→ Work order
The required output is all lines below that contain the word "front".

- - - -

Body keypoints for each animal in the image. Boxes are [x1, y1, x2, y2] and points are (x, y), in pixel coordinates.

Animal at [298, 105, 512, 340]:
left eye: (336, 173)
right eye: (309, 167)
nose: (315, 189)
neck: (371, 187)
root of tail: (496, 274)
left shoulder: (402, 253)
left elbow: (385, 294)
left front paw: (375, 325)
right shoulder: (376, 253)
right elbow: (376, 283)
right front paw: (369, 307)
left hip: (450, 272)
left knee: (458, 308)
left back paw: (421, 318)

- - - -

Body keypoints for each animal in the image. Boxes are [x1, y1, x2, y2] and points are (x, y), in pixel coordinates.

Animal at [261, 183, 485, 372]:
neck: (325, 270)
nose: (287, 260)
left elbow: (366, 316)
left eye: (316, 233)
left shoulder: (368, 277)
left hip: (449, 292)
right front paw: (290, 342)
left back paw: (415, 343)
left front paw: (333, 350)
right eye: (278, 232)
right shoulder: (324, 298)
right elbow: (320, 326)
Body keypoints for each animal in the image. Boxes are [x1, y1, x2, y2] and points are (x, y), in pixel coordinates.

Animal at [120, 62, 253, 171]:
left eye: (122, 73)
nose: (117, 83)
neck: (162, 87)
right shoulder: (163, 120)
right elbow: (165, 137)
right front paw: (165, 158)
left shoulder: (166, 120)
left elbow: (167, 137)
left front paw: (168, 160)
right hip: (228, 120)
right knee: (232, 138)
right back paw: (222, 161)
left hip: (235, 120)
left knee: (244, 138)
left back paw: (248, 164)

- - - -

→ Answer to this exercise
left front paw: (375, 325)
right front paw: (369, 307)
right front paw: (290, 342)
left front paw: (333, 350)
right front paw: (165, 158)
left front paw: (168, 160)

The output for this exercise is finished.